★★★★½ New opera from Liza Lim is a work that deserves to be seen much more widely.

Cologne Opera, Germany
April 20, 2016

The stage is set like a laboratory. Musicians, dressed in white coats and various items of personal protective equipment, circulate among tables and workstations on which sit strange objects – a giant bird’s head; a mask made up of half a dozen faces; and unfamiliar-looking musical instruments. A tramp appears to be conducting. Alongside the live music are the sounds of birdsong and motorbikes. Liza Lim’s fourth opera, which has just finished a highly successful premiere run in Cologne, begins as an overwhelming, disorienting and even baffling experience. Yet by its end one’s lasting impression is of the coherence that gradually emerges and is, ultimately, sustained over 90 complex, multilayered minutes.

Tree of Codes is based upon Jonathan Safran Foer’s 2010 novel of the same title. That itself is based on The Street of Crocodiles, a collection of short stories by the pre-war Polish author Bruno Schulz.

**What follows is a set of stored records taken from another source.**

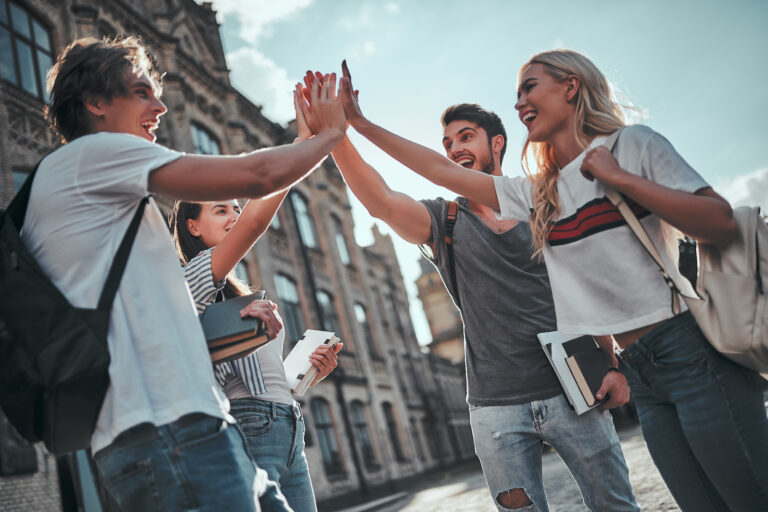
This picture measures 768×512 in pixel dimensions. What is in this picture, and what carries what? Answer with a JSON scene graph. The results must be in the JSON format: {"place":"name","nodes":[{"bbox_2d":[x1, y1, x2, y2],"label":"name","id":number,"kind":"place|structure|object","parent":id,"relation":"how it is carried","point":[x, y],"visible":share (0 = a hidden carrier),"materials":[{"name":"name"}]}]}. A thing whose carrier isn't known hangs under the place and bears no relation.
{"place":"outdoors","nodes":[
{"label":"outdoors","id":0,"kind":"place"},
{"bbox_2d":[0,1,479,511],"label":"stone building","id":1,"kind":"structure","parent":0,"point":[11,144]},
{"bbox_2d":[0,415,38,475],"label":"window","id":2,"kind":"structure","parent":1,"relation":"in","point":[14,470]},
{"bbox_2d":[11,167,32,197],"label":"window","id":3,"kind":"structure","parent":1,"relation":"in","point":[20,175],"materials":[{"name":"glass"}]},
{"bbox_2d":[0,0,54,98],"label":"window","id":4,"kind":"structure","parent":1,"relation":"in","point":[23,12],"materials":[{"name":"glass"}]},
{"bbox_2d":[63,449,104,511],"label":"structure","id":5,"kind":"structure","parent":1,"relation":"in","point":[80,453],"materials":[{"name":"glass"}]},
{"bbox_2d":[191,123,220,154],"label":"window","id":6,"kind":"structure","parent":1,"relation":"in","point":[199,135],"materials":[{"name":"glass"}]},
{"bbox_2d":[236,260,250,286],"label":"window","id":7,"kind":"structure","parent":1,"relation":"in","point":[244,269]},
{"bbox_2d":[270,202,284,230],"label":"window","id":8,"kind":"structure","parent":1,"relation":"in","point":[278,224],"materials":[{"name":"grey glass"}]},
{"bbox_2d":[274,272,304,333],"label":"window","id":9,"kind":"structure","parent":1,"relation":"in","point":[284,281],"materials":[{"name":"glass"}]},
{"bbox_2d":[290,191,317,247],"label":"window","id":10,"kind":"structure","parent":1,"relation":"in","point":[304,226],"materials":[{"name":"glass"}]},
{"bbox_2d":[312,397,342,473],"label":"window","id":11,"kind":"structure","parent":1,"relation":"in","point":[323,426],"materials":[{"name":"grey glass"}]},
{"bbox_2d":[315,289,339,333],"label":"window","id":12,"kind":"structure","parent":1,"relation":"in","point":[323,300],"materials":[{"name":"glass"}]},
{"bbox_2d":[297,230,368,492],"label":"drainpipe","id":13,"kind":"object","parent":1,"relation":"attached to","point":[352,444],"visible":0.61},
{"bbox_2d":[331,215,350,265],"label":"window","id":14,"kind":"structure","parent":1,"relation":"in","point":[338,239],"materials":[{"name":"grey glass"}]},
{"bbox_2d":[350,400,377,467],"label":"window","id":15,"kind":"structure","parent":1,"relation":"in","point":[359,426],"materials":[{"name":"grey glass"}]},
{"bbox_2d":[353,301,376,356],"label":"window","id":16,"kind":"structure","parent":1,"relation":"in","point":[358,308],"materials":[{"name":"grey glass"}]},
{"bbox_2d":[382,402,404,459],"label":"window","id":17,"kind":"structure","parent":1,"relation":"in","point":[390,424],"materials":[{"name":"grey glass"}]},
{"bbox_2d":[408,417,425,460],"label":"window","id":18,"kind":"structure","parent":1,"relation":"in","point":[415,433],"materials":[{"name":"grey glass"}]},
{"bbox_2d":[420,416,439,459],"label":"window","id":19,"kind":"structure","parent":1,"relation":"in","point":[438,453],"materials":[{"name":"grey glass"}]},
{"bbox_2d":[207,0,315,42],"label":"cloud","id":20,"kind":"structure","parent":0,"point":[260,18],"materials":[{"name":"white"}]},
{"bbox_2d":[225,47,298,119],"label":"cloud","id":21,"kind":"structure","parent":0,"point":[257,66],"materials":[{"name":"white"}]},
{"bbox_2d":[413,252,465,363],"label":"tower","id":22,"kind":"structure","parent":0,"point":[435,324],"materials":[{"name":"beige stone"}]},
{"bbox_2d":[207,0,767,348],"label":"sky","id":23,"kind":"structure","parent":0,"point":[505,81],"materials":[{"name":"blue"}]},
{"bbox_2d":[330,423,684,511],"label":"cobblestone pavement","id":24,"kind":"structure","parent":0,"point":[459,503],"materials":[{"name":"grey stone"}]},
{"bbox_2d":[5,37,351,511],"label":"man","id":25,"kind":"object","parent":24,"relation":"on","point":[130,135],"visible":0.98},
{"bbox_2d":[0,159,151,456],"label":"backpack","id":26,"kind":"object","parent":25,"relation":"on","point":[39,388],"visible":0.8,"materials":[{"name":"black fabric"}]},
{"bbox_2d":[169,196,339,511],"label":"woman","id":27,"kind":"object","parent":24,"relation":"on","point":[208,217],"visible":0.61},
{"bbox_2d":[200,293,268,362],"label":"book","id":28,"kind":"object","parent":27,"relation":"in","point":[241,303],"visible":0.71,"materials":[{"name":"paper"}]},
{"bbox_2d":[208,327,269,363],"label":"book","id":29,"kind":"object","parent":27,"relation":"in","point":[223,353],"visible":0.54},
{"bbox_2d":[282,330,339,396],"label":"book","id":30,"kind":"object","parent":27,"relation":"in","point":[298,350],"visible":0.74,"materials":[{"name":"white paper"}]},
{"bbox_2d":[312,84,645,511],"label":"man","id":31,"kind":"object","parent":24,"relation":"on","point":[465,227],"visible":0.91},
{"bbox_2d":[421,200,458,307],"label":"backpack","id":32,"kind":"object","parent":31,"relation":"on","point":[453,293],"visible":0.31,"materials":[{"name":"black fabric"}]},
{"bbox_2d":[535,331,604,412],"label":"notebook","id":33,"kind":"object","parent":31,"relation":"in","point":[546,341],"visible":0.44,"materials":[{"name":"paper"}]},
{"bbox_2d":[563,341,610,408],"label":"notebook","id":34,"kind":"object","parent":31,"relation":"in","point":[585,376],"visible":0.74,"materials":[{"name":"black paper"}]},
{"bbox_2d":[323,53,767,509],"label":"woman","id":35,"kind":"object","parent":24,"relation":"on","point":[637,199],"visible":0.97},
{"bbox_2d":[601,179,767,376],"label":"backpack","id":36,"kind":"object","parent":35,"relation":"hanging from","point":[765,326],"visible":0.66,"materials":[{"name":"fabric"}]},
{"bbox_2d":[714,166,767,212],"label":"cloud","id":37,"kind":"structure","parent":0,"point":[743,194],"materials":[{"name":"white"}]}
]}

Having herself written a piece called Street of Crocodiles in 1995, when Safran Foer’s book came out, Lim knew she simply had to compose a response of her own.

The key feature of Safran Foer’s book is his use of die cutting to remove words from the text and open holes through which parts of the pages beneath can be seen. The opera’s conceit is that holes like these enable passage between states and realities, and the creation of hybrid forms in between, just as Safran Foer’s book is as much sculpture as fiction, as much one author’s text as another’s. Cologne Opera’s stage is thus populated by beings who are part-human and part-bird, plant or insect. Musikfabrik’s brilliantly versatile clarinettist Carl Rosman, playing the part of the Mutant Bird, performs as both singer and instrumentalist. The brass play with double-belled instruments, developed by Musikfabrik and with which Lim has been working for some time. The ensemble also includes a Stroh viola, whose two amplifying horns make it a visual-aural hybrid of brass and strings. At times other players use toy instruments in this most serious context.

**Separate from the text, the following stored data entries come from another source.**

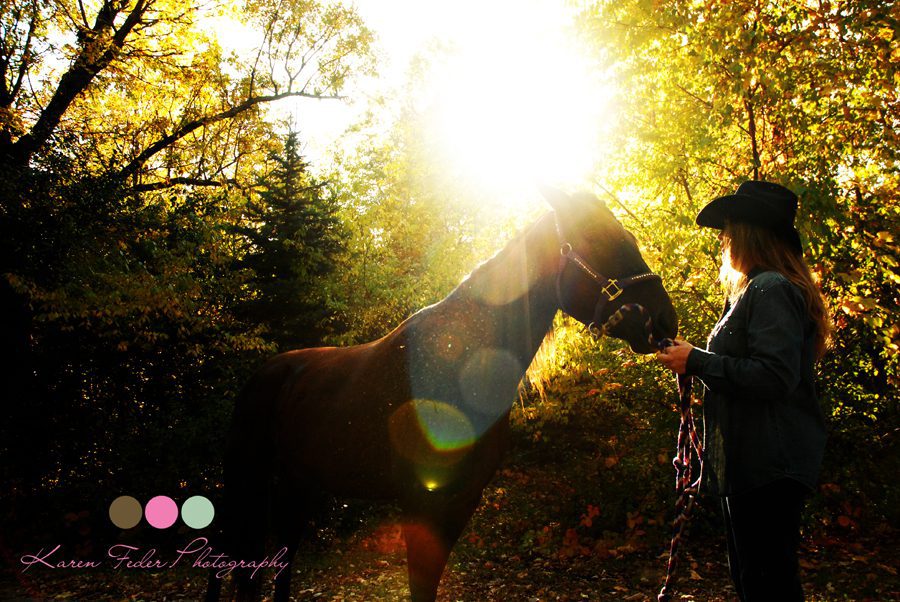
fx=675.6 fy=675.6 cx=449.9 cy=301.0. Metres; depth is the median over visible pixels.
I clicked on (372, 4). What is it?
sky
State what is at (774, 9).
tree
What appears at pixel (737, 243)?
woman
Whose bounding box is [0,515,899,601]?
leaf-covered ground
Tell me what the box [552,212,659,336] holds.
halter
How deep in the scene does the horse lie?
3.29 m
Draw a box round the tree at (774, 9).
[569,0,899,445]
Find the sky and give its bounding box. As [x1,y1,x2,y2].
[212,0,604,179]
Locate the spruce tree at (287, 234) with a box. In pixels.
[232,120,348,349]
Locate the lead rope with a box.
[593,305,690,601]
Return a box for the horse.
[214,184,675,601]
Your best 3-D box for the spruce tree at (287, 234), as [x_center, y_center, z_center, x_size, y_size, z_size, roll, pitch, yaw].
[-2.821,-0.393,12.087,3.010,6.022,3.222,0,-3,-4]
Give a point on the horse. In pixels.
(342, 383)
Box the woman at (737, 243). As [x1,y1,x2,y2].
[656,181,830,601]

Lim’s libretto (with dramaturgy by Claire de Ribaupierre) combines elements from both Safran Foer and Schulz, as well as from Goethe and Foucault. It tells of the psychological transformation of a son into his father, as well as of realms between life and death, and between human, animal and vegetable. The Father is a scientist, obsessed with birds and creating mutant forms of them. He is already dead, but unknown to him the laboratory workers have turned time back to give him one last day, during which the Son contends with his obscure, almost mystical legacy. Meanwhile, a storm has vivified a hybrid tree-human (Anne Delahaye), who seduces first the Son and then the Father, and later transmutes into the laboratory worker, Adela (Emily Hindrichs), who created her. When she offers the Father the bird’s head mask, he accepts it willingly, but it kills him. At the end, it is the Son himself who must wear it.

Masks, anthropomorphic transformations, instruments as proxies for the voice/prosthetics for the body – anyone familiar with Lim’s work over the last decade will have recognised many of the themes here. However, Tree of Codes not only brings these together in a fantastical piece of storytelling, but also gives rise to new depths and dimensions in Lim’s music. It contains some of her most lyrical work: Adela’s fairytale retelling of the Father’s bird-obsession; the Father’s funeral procession; the closing a capella chorus, sung by all 17 instrumentalists. A radiance that is usually just beneath her music’s busy surface has been set free. Everything seems to grow out of itself, like buds within flower buds, but at the same time articulating strong musical phrasing and dramatic pacing; this adds tremendously to that sense of coherence I mentioned before.

The brilliance of Lim’s music was matched in the costumes, scenography and even lighting (Only a series of back wall video projections seemed to add little). Among the particularly notable contributions were Julie Monot’s masks, especially the many-faced latex construction worn by Christian Miedl as the Son, disconcertingly real, as though seeing a living Dali painting. Yael Rion’s non-vocal performance as the Father, too: an actor of extraordinary appearance, perfectly cast, in a risk-filled, highly exposing performance given with absolute commitment. Musikfabrik who, through their championing of Stockhausen’s later music, have become specialists in contemporary music theatre, excelled not only as players, but also singers, actors and even stagehands; Marco Blaauw (trumpet), Axel Porath (Stroh viola), Lorelei Dowling (bassoon) and Dirk Rothbrust (percussion) delivered some of the most striking solo passages. Claims are often made for a new kind of opera, but in Tree of Codes they seemed entirely justified by the true fluidity between music and spectacle, sound and drama (a feat that few ensembles, it should be said, could have brought off as willingly and as capably as this). Astonishingly, only one more production, in Dresden, seems to be on the books. This is a work that deserves to be seen much more widely.